> Exercises to complete
A) In the summary of the ovarian cancer proteomics study, which two deconvolution algorithms were applied?
B) Carry on writing the summary of the ovarian cancer proteomics study, starting right after its last line.

> Text passage
Purpose of the Study:

  • To evaluate the utility of protein abundance data for estimating cell admixture in cancer.
  • To develop and optimize protein-based signatures for cell type proportion estimation.
  • To benchmark these protein signatures using bulk tumor proteomic data from high-grade serous ovarian cancer (HGSOC) patients.

Main Methods:

  • Analysis of proteome and transcriptome data from contrived cell admixtures (tumor, stroma, immune cells).
  • Utilized laser microdissection to harvest cells from HGSOC tumor microenvironments.
  • Applied two deconvolution algorithms (ESTIMATE, ConsensusTME) using co-quantified transcript and protein data.
  • Developed and validated protein-based signatures for cell admixture estimation.

Main Results:

  • Co-quantified transcripts and proteins demonstrated comparable performance (r ≥ 0.63) in estimating stroma and immune cell admixture using standard deconvolution algorithms.

> Data under study
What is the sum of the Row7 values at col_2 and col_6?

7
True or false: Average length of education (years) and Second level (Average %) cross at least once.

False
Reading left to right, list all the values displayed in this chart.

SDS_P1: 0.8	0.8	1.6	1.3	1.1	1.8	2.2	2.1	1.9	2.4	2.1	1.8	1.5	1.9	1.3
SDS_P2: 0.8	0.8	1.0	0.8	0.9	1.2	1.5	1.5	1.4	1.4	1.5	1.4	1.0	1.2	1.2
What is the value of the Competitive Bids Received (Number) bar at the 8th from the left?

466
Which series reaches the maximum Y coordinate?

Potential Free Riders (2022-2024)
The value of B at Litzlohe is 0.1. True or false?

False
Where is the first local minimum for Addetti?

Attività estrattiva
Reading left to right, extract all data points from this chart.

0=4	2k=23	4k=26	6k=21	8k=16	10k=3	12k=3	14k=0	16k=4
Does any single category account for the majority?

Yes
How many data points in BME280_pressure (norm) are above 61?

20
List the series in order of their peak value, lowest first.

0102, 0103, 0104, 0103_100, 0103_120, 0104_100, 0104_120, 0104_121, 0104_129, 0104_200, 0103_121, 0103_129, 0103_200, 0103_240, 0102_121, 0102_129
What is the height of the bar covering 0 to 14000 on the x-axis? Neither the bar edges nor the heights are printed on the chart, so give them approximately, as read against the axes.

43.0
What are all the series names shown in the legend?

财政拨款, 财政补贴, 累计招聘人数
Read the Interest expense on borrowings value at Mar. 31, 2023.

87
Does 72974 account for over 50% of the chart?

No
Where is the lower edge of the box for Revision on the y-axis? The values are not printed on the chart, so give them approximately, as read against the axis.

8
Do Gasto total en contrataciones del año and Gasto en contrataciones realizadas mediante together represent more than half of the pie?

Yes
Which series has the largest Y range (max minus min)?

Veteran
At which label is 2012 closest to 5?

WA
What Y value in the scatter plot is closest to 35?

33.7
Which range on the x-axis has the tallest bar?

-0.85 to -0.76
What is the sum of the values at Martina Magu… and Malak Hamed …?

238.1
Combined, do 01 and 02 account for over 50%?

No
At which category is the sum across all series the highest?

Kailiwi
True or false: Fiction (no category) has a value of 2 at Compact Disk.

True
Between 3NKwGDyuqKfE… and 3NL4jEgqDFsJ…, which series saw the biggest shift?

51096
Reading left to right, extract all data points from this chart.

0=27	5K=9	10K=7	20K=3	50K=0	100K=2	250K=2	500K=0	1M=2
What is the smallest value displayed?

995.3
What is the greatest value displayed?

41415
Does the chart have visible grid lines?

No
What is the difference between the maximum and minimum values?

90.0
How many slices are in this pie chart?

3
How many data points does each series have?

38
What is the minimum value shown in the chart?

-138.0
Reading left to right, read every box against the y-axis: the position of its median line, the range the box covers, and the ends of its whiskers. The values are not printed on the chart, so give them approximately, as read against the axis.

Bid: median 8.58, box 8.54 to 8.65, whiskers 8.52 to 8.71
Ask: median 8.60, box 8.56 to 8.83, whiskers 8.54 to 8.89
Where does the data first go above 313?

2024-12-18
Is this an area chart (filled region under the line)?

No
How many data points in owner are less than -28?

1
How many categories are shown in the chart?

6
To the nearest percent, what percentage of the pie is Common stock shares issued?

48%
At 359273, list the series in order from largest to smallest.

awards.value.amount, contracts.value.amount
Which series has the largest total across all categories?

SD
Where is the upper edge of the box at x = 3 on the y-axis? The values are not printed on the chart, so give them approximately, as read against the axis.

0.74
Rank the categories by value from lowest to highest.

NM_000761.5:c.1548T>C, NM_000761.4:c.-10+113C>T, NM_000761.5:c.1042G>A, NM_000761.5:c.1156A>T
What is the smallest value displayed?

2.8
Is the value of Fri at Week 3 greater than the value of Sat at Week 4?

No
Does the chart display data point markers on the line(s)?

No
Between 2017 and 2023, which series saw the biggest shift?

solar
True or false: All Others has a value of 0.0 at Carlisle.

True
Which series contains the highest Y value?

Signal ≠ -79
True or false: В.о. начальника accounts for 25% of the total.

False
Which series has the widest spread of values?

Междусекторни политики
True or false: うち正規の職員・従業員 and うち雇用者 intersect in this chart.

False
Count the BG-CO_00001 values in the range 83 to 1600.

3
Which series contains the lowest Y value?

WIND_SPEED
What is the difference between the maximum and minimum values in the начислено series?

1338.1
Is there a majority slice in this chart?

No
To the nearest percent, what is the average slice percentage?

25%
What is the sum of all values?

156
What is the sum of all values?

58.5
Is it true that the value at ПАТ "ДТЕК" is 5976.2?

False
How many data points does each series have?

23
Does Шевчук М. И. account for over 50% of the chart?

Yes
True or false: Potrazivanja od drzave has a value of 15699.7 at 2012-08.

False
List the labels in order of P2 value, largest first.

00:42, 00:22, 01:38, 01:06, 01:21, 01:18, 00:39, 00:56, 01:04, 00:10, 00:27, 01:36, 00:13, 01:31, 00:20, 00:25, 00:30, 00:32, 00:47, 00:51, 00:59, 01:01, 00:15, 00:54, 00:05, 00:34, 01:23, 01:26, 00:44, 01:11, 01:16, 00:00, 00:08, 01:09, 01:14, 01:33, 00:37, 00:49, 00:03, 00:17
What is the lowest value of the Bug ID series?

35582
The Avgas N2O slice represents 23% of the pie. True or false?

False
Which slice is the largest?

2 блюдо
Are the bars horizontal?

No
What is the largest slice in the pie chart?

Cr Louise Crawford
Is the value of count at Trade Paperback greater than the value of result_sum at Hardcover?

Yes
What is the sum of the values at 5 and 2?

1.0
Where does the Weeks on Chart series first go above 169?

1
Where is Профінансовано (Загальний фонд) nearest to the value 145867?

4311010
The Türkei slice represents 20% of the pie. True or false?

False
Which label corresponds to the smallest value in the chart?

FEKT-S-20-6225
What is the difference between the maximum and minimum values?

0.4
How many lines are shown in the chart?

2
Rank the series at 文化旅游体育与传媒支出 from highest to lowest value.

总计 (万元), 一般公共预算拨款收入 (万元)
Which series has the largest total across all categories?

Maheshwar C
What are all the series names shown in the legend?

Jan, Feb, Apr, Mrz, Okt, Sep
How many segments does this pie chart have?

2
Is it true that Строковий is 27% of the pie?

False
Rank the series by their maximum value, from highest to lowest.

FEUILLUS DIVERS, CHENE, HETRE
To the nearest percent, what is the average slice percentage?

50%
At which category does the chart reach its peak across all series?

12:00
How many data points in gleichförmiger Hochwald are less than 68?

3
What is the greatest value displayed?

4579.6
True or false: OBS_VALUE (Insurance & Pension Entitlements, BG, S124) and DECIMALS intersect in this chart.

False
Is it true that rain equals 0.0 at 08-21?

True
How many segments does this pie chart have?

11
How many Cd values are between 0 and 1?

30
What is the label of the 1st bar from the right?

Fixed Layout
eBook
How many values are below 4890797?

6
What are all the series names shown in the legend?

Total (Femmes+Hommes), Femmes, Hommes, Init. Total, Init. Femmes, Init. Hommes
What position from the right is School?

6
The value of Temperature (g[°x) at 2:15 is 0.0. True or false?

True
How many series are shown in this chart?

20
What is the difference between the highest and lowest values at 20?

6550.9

> Responses per task
A) ESTIMATE and ConsensusTME

B)
  • Optimized protein signatures effectively estimated cell admixture proportions from bulk tumor proteomic data.
  • Benchmarking was performed on proteomic data from over 150 HGSOC patients.

Conclusions:

  • Protein abundance data is a viable and effective alternative to transcriptomic data for estimating cell admixture in cancer.
  • Developed protein signatures provide a valuable resource for deconvolution analysis of bulk tumor proteomic datasets.
  • These findings facilitate a deeper understanding of tumor microenvironment composition using proteomic approaches.